Figure 5.

Development of the nCounter miRNA assay to detect miRNA 3′ variants. (A) A schematic of the molecular components of the nCounter miRNA assay. The miRNA is shown in blue and DNA oligonucleotides in black. Each bridge oligonucleotide serves to template the 3′ end ligation of a particular miRNA species to a sequence-specific tag. Custom bridges were designed to discriminate between the 3′ end miRNA variants. (B) Following the removal of the excess tags and bridges, the tagged miRNAs are hybridized to specific capture and reporter probes attached to unique bar codes. The captured bar codes are individually resolved and counted in the NanoString nCounter assay system. The six-spot fluorescent bar code is represented by circles and the biotin capture moieties by stars. (C) Validation of the specificity of the nCounter assay. Three pools of synthetic RNA oligonucleotides, each containing canonical, variant 1, or variant 2 versions of five miRNAs were assayed. The graphs display the counts resulting when each of the three mixtures was individually assayed using the canonical (left), variant 1 (center), and variant 2 (right) bridge pools. (D) Validation of the accuracy of the nCounter assay.
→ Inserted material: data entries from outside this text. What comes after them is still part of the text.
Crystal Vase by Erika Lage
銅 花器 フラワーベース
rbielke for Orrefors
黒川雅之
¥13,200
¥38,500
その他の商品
A mixture containing 60% canonical, 30% variant 1, and 10% variant 2 chemically synthesized miRNAs were assayed in each bridge pool. The relative abundance of each variant measured in the assay was then determined. (E) Validation of the linear range of the nCounter assays for miR-15a. Standard curves of synthetic oligonucleotides corresponding to the canonical, 3′ A (variant 1), or 3′ U (variant 2) form of miR-15a were assayed in their appropriate bridge pool. The graph displays the counts resulting from technical duplicates of standard curves ranging from 1 × 10⁵ to 1 × 10⁸ input copies of miRNA per reaction.